- [Source text]:
[Start of section]

Monday, August 18, 2014

A thought about causality in history


I have been thinking about World War I, and just read The Sleepwalkers: How Europe Went to War in 1914 by Christopher Clark and the wonderful Introduction in The Long Shadow: The Legacies of the Great War in the Twentieth Century by David Reynolds. I have also been interested in the Civil War which the country has been commemorating since 2011. It occurs to me that the two offer a means to say something about causality in history that might be interesting.

Bombardment of Fort Sumter

The Civil War

The "original sin" of the United States was slavery. There was a world wide historical process of abolition of abolition of slavery. It had a variety of causes, including a broadening consensus that slavery was morally wrong, and an increasing consensus that free labor was more productive than slave labor and a better basis for building an economy. The eradication of America's original sin seems to have been part of this historical process.

Some countries abolished slavery in civil war or insurgency (e.g. the United States, Haiti, France) while some did so peacefully (e.g. the British Empire, the former Spanish colonies in the Americas, Brazil). Thus I conclude that the U.S. Civil War was partially caused by the desire to abolish slavery and partially by the failure to find a peaceful way to do so.

[End of section]

- [What this exercise asks]:
A – Please copy out the lines of the listing from the one holding "Is there a majority slice in this chart?" through the end of the listing, inclusive, and leave the pictures out.
B – Continue the post on causality in history from its last sentence.
The post on causality in history and the listing that follows it are separate material.

- [Source material]:

[Start of section]

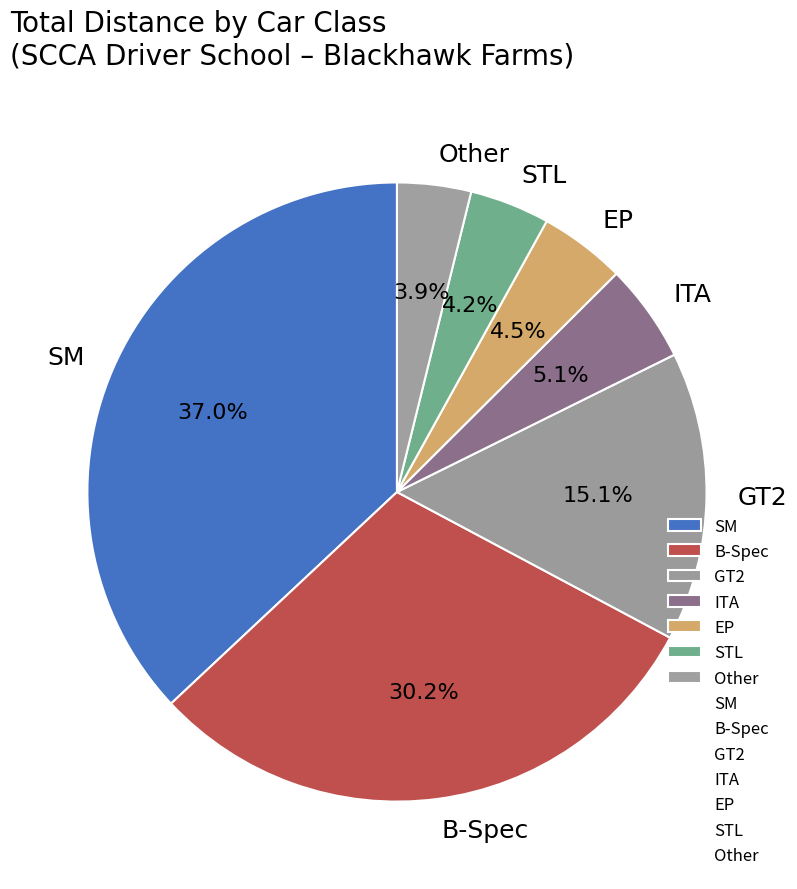

Count the number of slices in the pie.

7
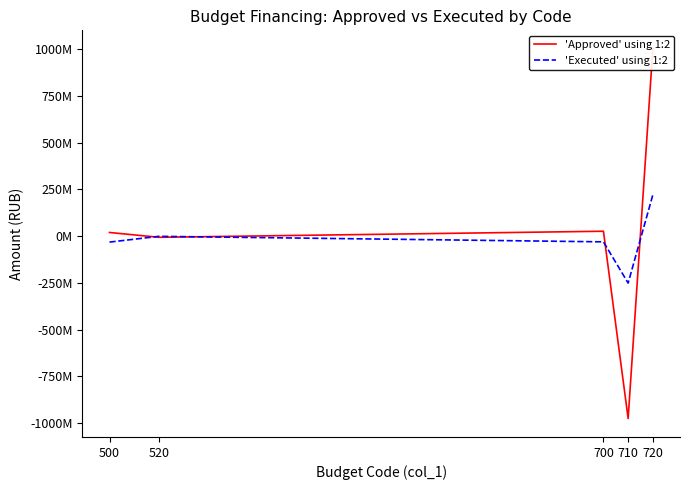

The value of 'Executed' using 1:2 at 500 is -52941535.4. True or false?

False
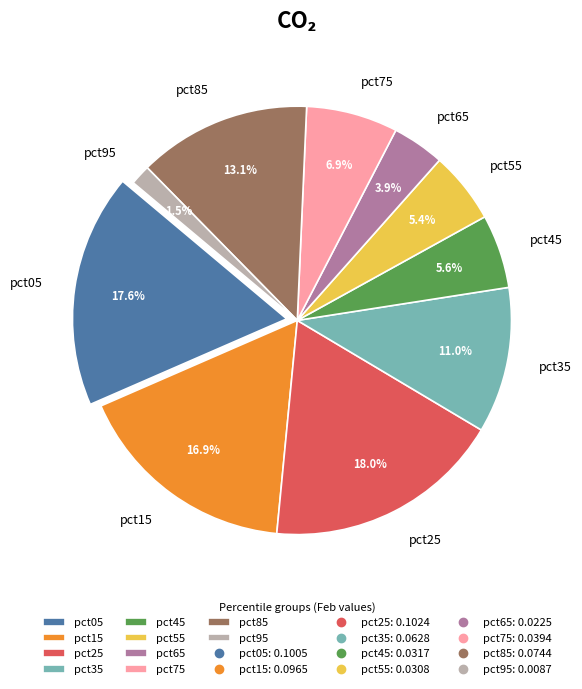

Is there a majority slice in this chart?

No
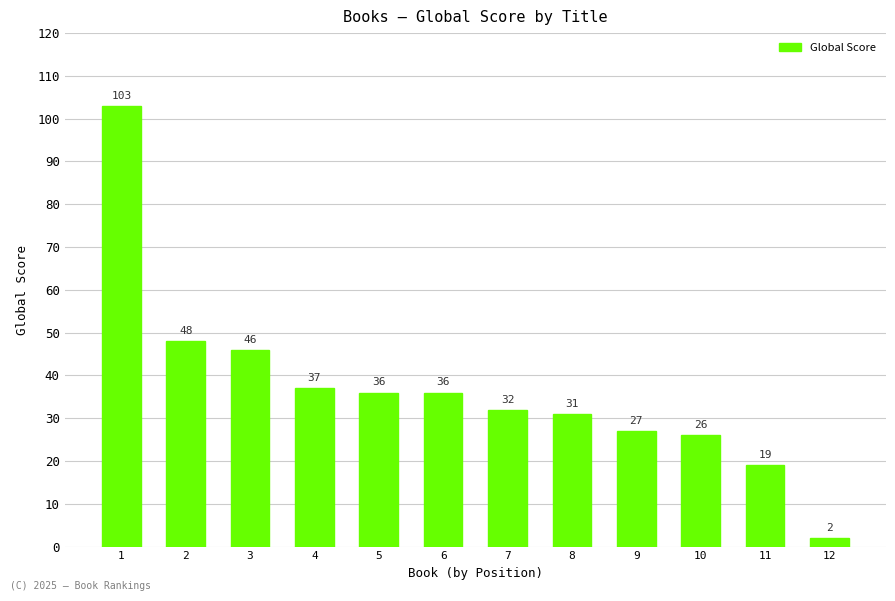

Reading left to right, what are all the values shown in this chart?

103	48	46	37	36	36	32	31	27	26	19	2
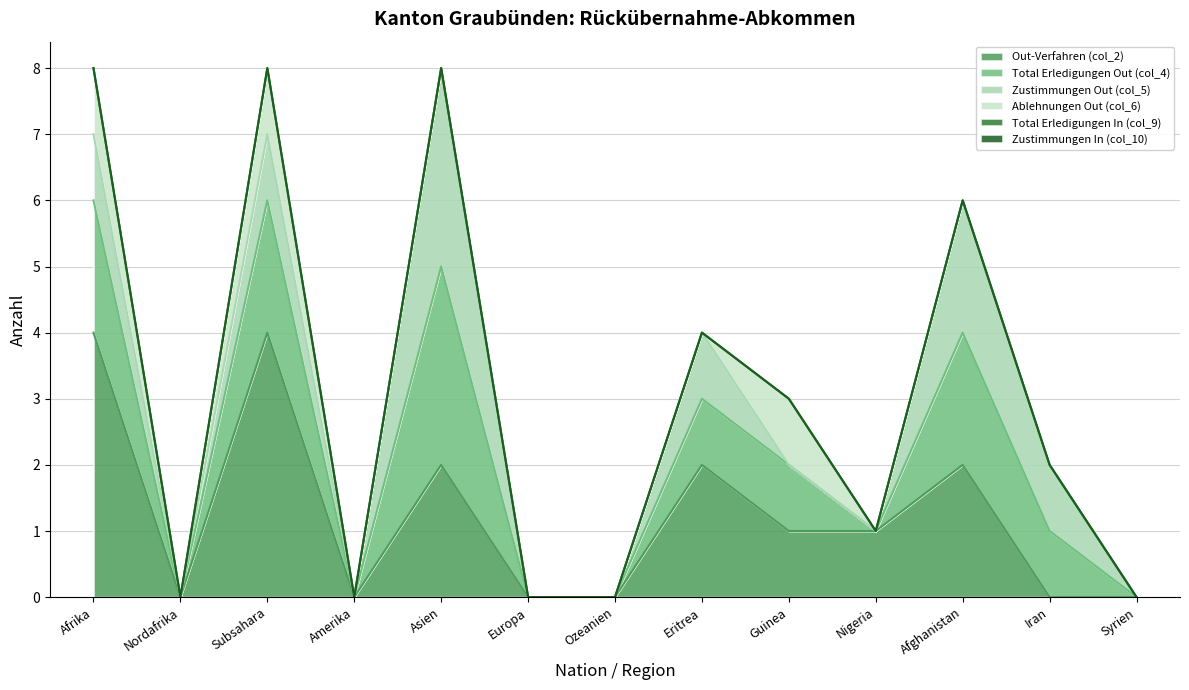

What is the label of the 3rd point from the right?

Afghanistan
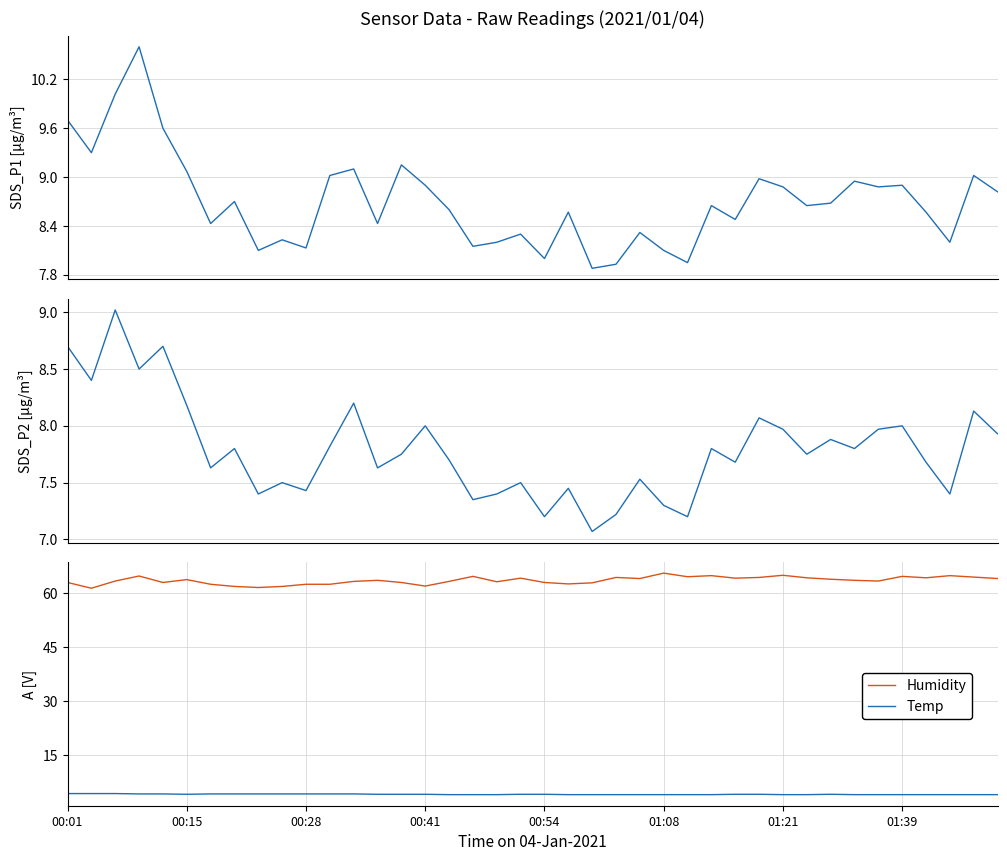

True or false: SDS_P1 and Humidity intersect in this chart.

False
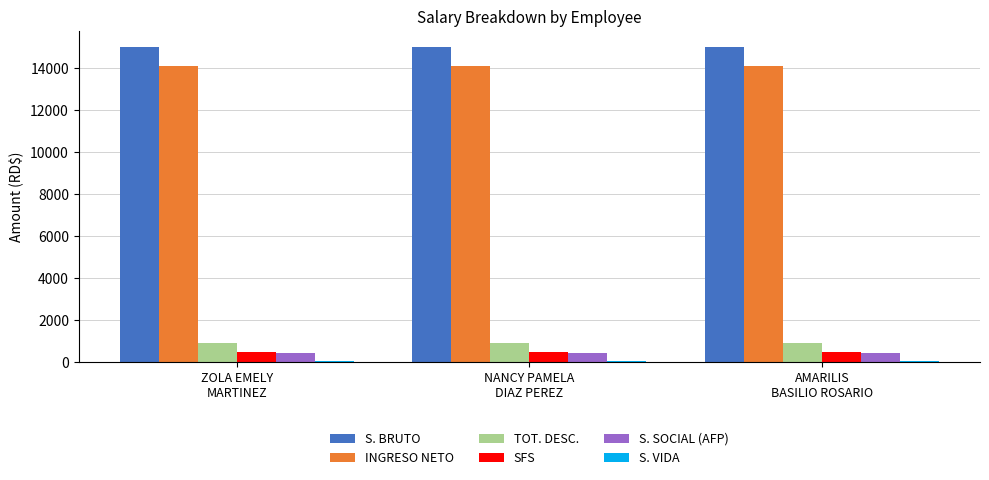

What is the maximum value shown in the chart?

15000.0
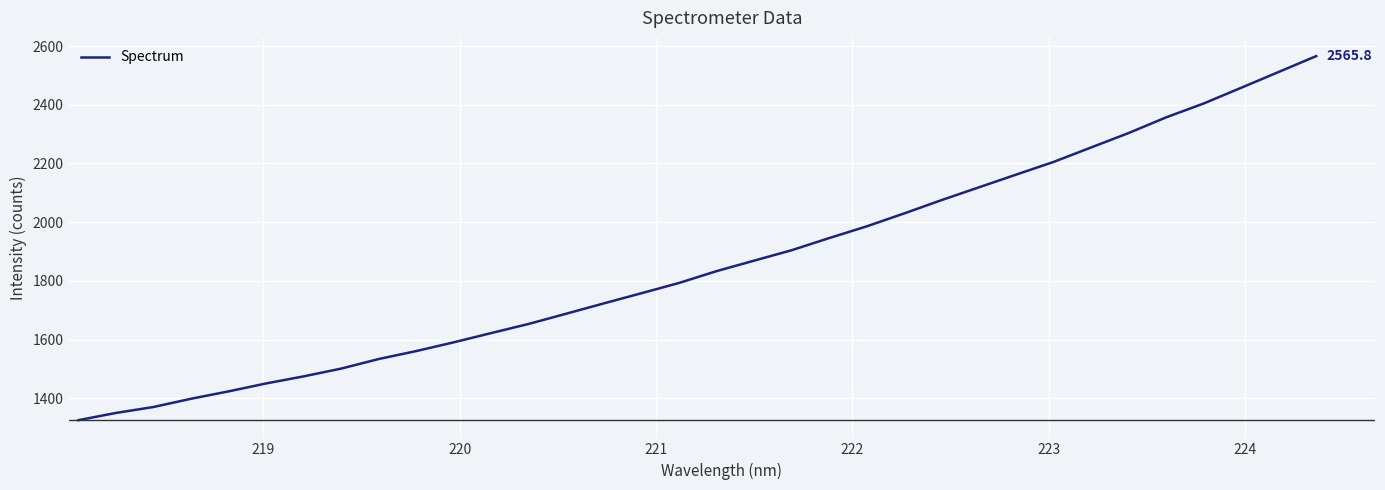

Is this an area chart (filled region under the line)?

No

[End of section]

- [Responses to the exercise]:
A –
Is there a majority slice in this chart?

No

Reading left to right, what are all the values shown in this chart?

103	48	46	37	36	36	32	31	27	26	19	2

What is the label of the 3rd point from the right?

Afghanistan

True or false: SDS_P1 and Humidity intersect in this chart.

False

What is the maximum value shown in the chart?

15000.0

Is this an area chart (filled region under the line)?

No

B –
The proximate cause of the Civil War was the decision of state governments of southern states to secede from the Union and fire on a Union fort in Charleston harbor, followed by the decision of the Federal government to fight to preserve the Union. My reading of history indicates that the Union was intended from its first government to be perpetual, and that the Union was more populous, richer and more militarily powerful than the Confederacy and very likely to win the war.

I also conclude that the southern leaders made a disastrously bad decision to go to war. Four years later, slavery was abolished, the southern economy was in ruins, and hundreds of thousands of its young men had been killed or wounded. Thus the proximate cause of the Civil War seems to me to have been a disastrous mistake made by the leaders of South Carolina and other states that seceded from the Union. They surely could have found a peaceful path (as was done in other countries) that would have been better for their states, their people and themselves.

Let me suggest then that an intermediate cause was the way political power had been institutionalized in the south. It was the owners of large plantations with large numbers of slaves who were the richest people in the south. They had the time, resources and motivation to control the political institutions, and did so. However, they perhaps tended to put the interests of their class before that of the rest of the people of their states; moreover, the small population from which the leadership was drawn did not produce the quality of leaders needed to deal with the crisis presented by the results of the election of 1860.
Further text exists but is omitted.